- **Problem details**:
Find each of the lines below that contains the word "your", and copy those lines. Case counts.

- **Exercise input**:
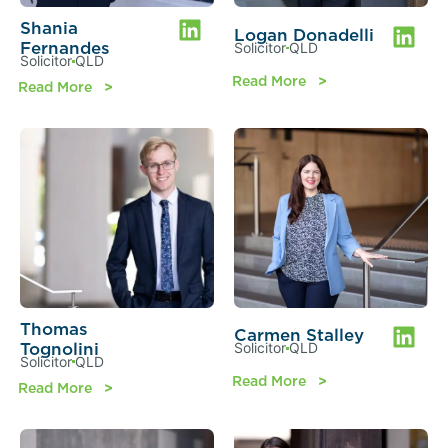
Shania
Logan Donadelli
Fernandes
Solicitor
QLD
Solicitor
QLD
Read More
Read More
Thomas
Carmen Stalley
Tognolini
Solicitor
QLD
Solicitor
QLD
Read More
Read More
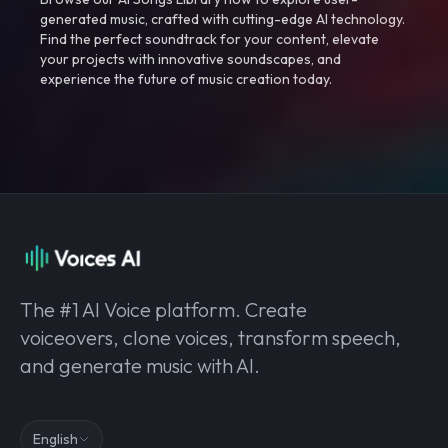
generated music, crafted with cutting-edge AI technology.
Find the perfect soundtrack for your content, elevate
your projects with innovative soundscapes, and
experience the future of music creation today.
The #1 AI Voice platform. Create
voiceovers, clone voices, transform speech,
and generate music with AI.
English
---
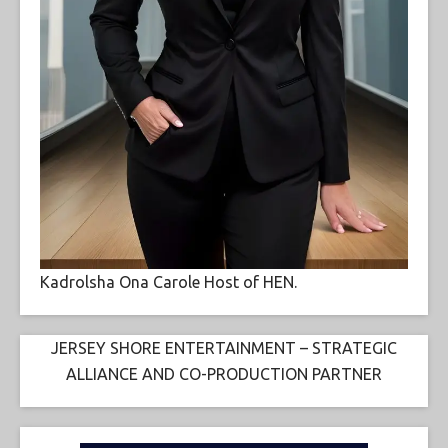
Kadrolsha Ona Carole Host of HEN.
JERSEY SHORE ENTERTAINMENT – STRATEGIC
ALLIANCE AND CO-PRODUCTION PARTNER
---
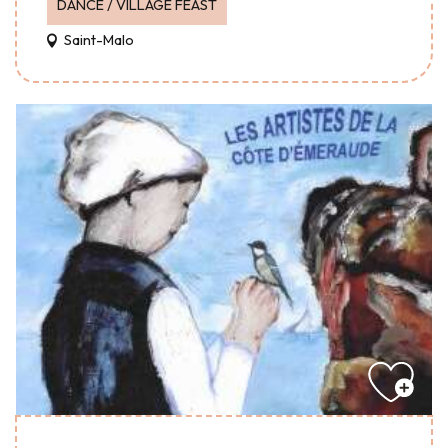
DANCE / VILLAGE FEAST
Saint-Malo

- **Exercise answer**:
Find the perfect soundtrack for your content, elevate
your projects with innovative soundscapes, and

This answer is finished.